*** Reading passage

The American Hospital Association takes a different view. They believe that many studies, including Robinson’s, which show higher costs related to consolidation are based on flawed, skewed, or obsolete data.
“The researchers analyzed data from 2009–12. Even in California the market has moved so far and so fast that this study is a little out of date and a little out of touch,” says Melinda Hatton, AHA general counsel.
Hatton notes, for example, the launching last month of Anthem Blue Cross Vivity, a conglomeration of seven health systems in the Los Angeles area that are forming an integrated care network to compete with Kaiser Permanente.
“Vivity show you that hospitals, whether they are in California or other markets, recognize that particularly for outpatient services they have to be cost competitive or they are not going to be sustainable,” Hatton says.
Why Acquisitions Happen
There are a number of reasons why hospitals acquire medical practices beyond improving leverage with payers, Hatton says.
“You cannot make cost and quality goals set both by the government and the private sector unless you are able to work with physicians in a way that affiliations short of mergers and acquisitions don’t allow you to work with them that way,” she says.
“Part of it is the regulatory barriers. Whether you are talking about Stark or anti-kickback or civil monetary penalties, our whole regulatory structure is based on an outdated 20th-century model that no one believes is the way to improve cost and quality in the healthcare system.”
“Unless you are tightly aligned with your physicians, you are going to sustain increasingly large readmissions penalties, you are going to see penalties under hospital acquired conditions increase. More importantly, consumers at every level are looking for those kinds of entities in the healthcare field that can actually provide a continuum of care and not just episodic care that leaves the consumers having to try to navigate a healthcare system by themselves.”

******
*** Dataset extract

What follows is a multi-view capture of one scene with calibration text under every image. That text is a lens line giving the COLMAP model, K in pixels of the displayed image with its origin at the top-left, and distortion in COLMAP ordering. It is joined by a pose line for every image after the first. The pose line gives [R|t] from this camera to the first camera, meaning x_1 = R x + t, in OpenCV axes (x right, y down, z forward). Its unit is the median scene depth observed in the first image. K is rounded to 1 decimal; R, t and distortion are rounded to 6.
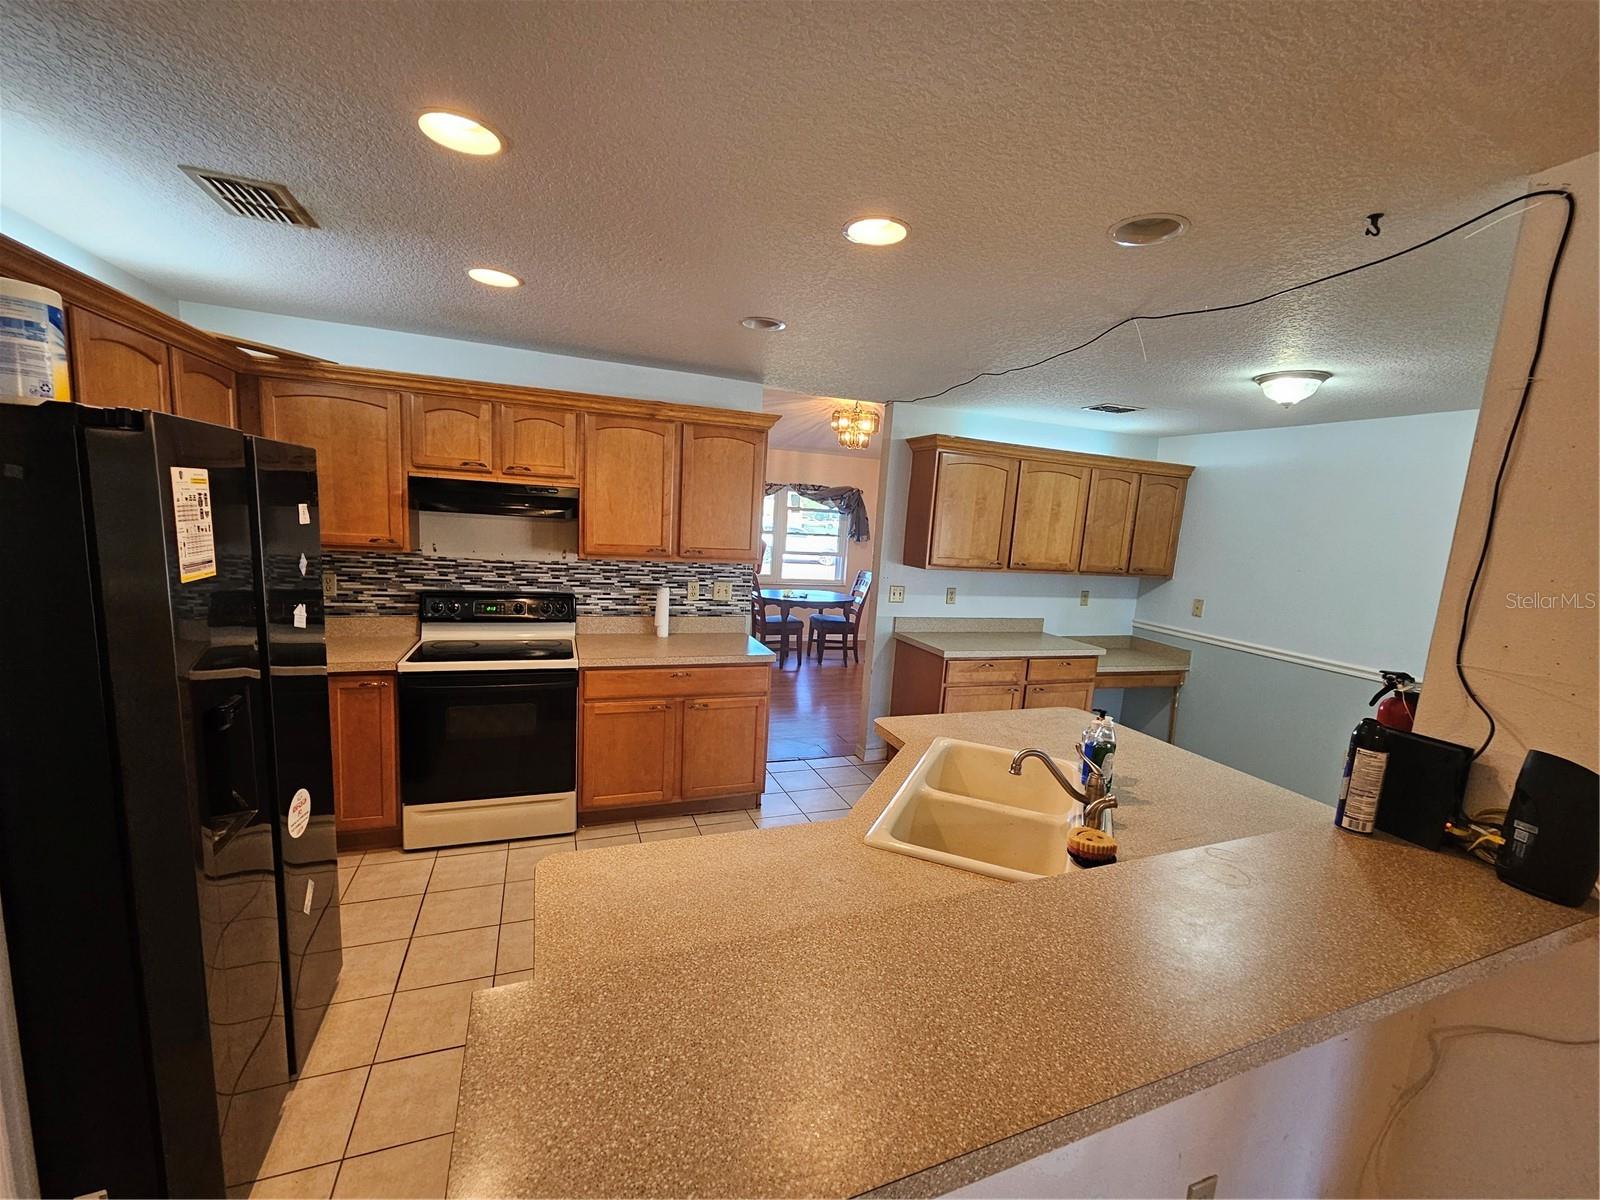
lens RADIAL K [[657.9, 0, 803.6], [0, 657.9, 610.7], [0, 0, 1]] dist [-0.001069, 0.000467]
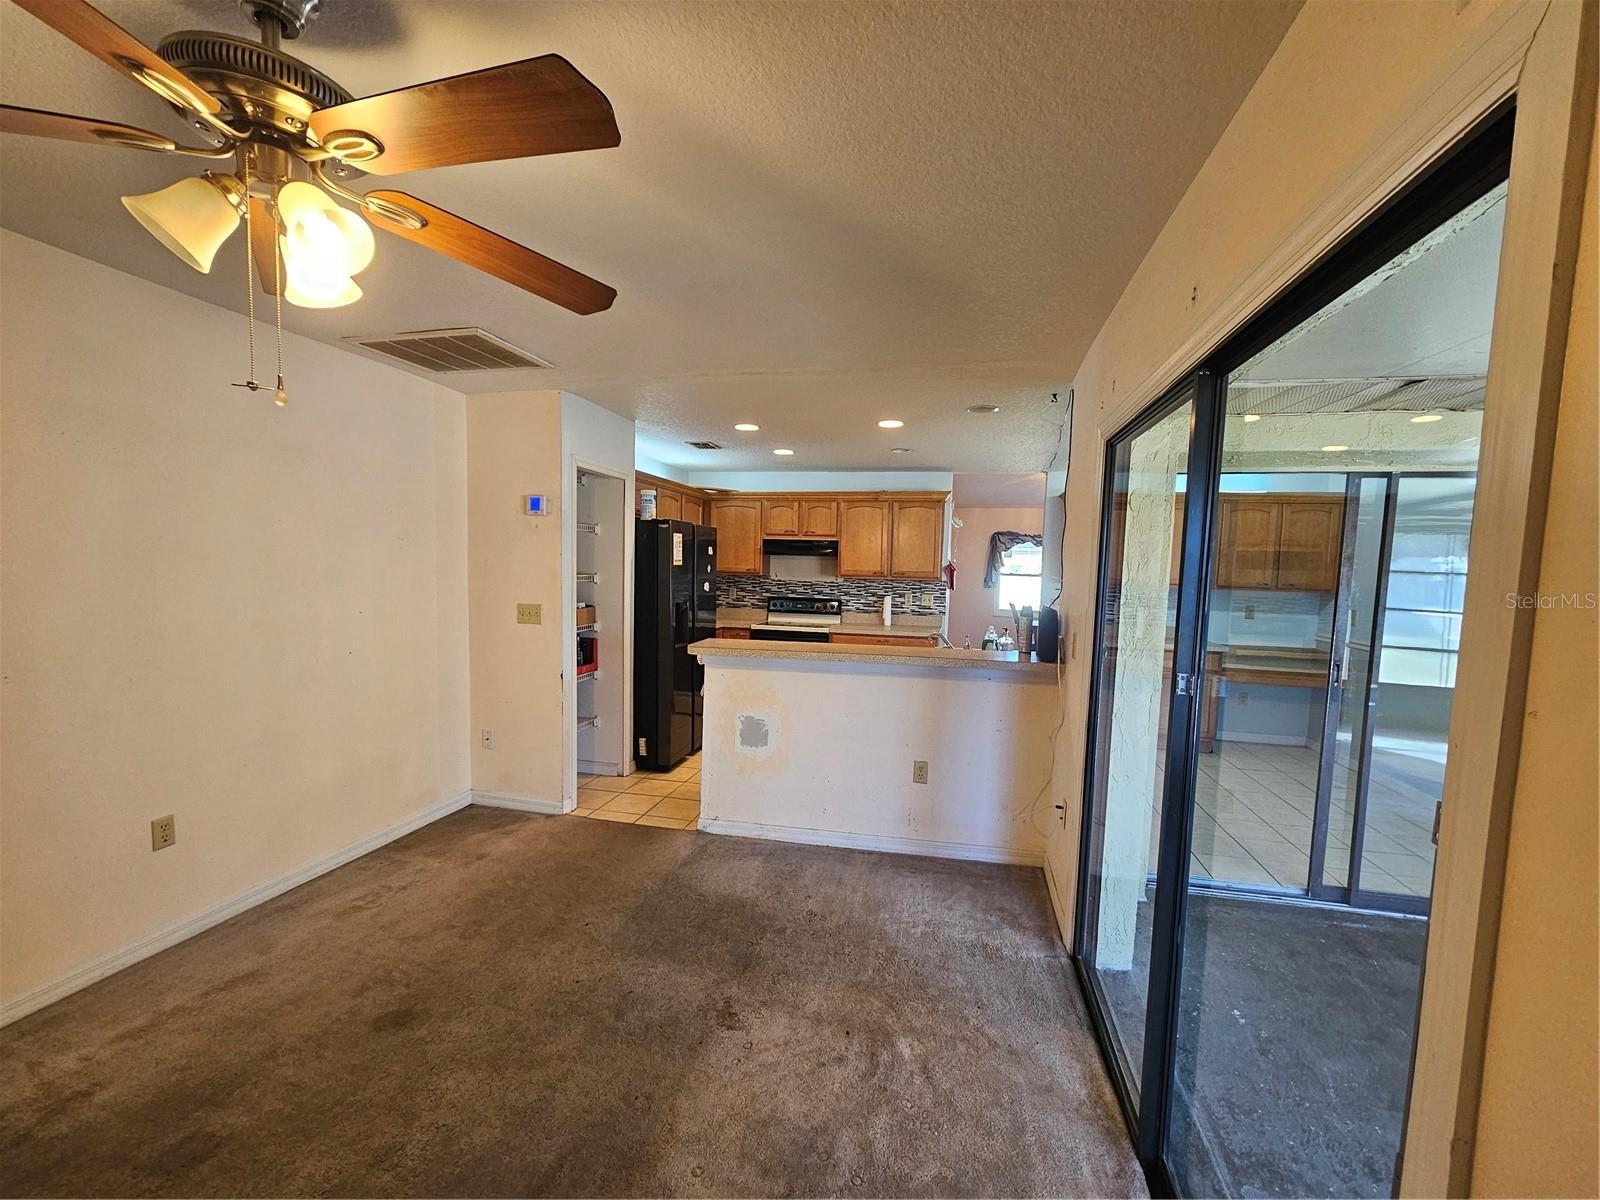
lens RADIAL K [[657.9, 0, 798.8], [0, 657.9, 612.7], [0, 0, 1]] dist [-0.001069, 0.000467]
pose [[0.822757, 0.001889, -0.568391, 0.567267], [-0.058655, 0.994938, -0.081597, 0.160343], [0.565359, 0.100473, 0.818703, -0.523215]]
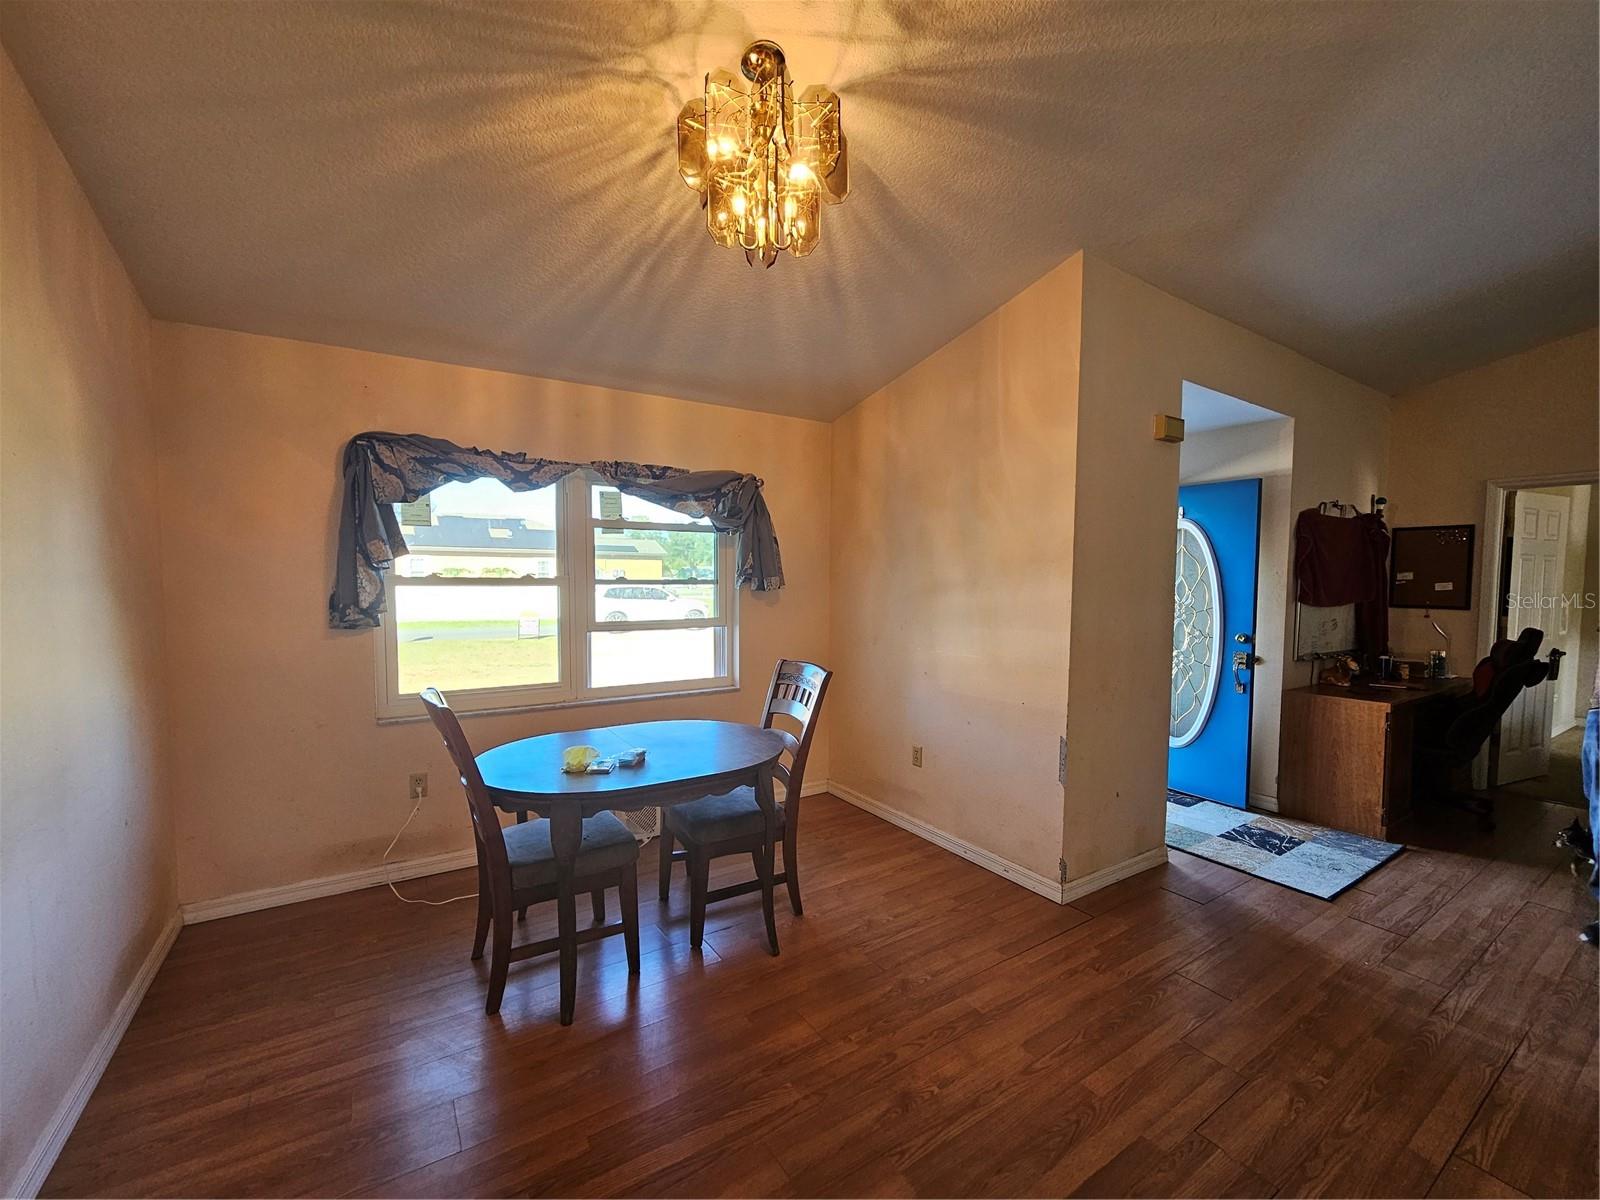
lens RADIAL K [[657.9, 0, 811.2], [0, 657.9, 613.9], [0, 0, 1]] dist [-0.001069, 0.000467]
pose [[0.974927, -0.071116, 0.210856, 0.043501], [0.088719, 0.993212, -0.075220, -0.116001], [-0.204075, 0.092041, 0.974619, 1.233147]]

******

## Study questions:
[a] According to the passage on hospital consolidation, how many health systems make up Anthem Blue Cross Vivity?
[b] Quote the passage on hospital consolidation from "The American Hospital" up to and including "or obsolete data.".
Answer using only the passage on hospital consolidation, not the material.

## Answers given:
[a] Seven health systems in the Los Angeles area.

[b]
The American Hospital Association takes a different view. They believe that many studies, including Robinson’s, which show higher costs related to consolidation are based on flawed, skewed, or obsolete data.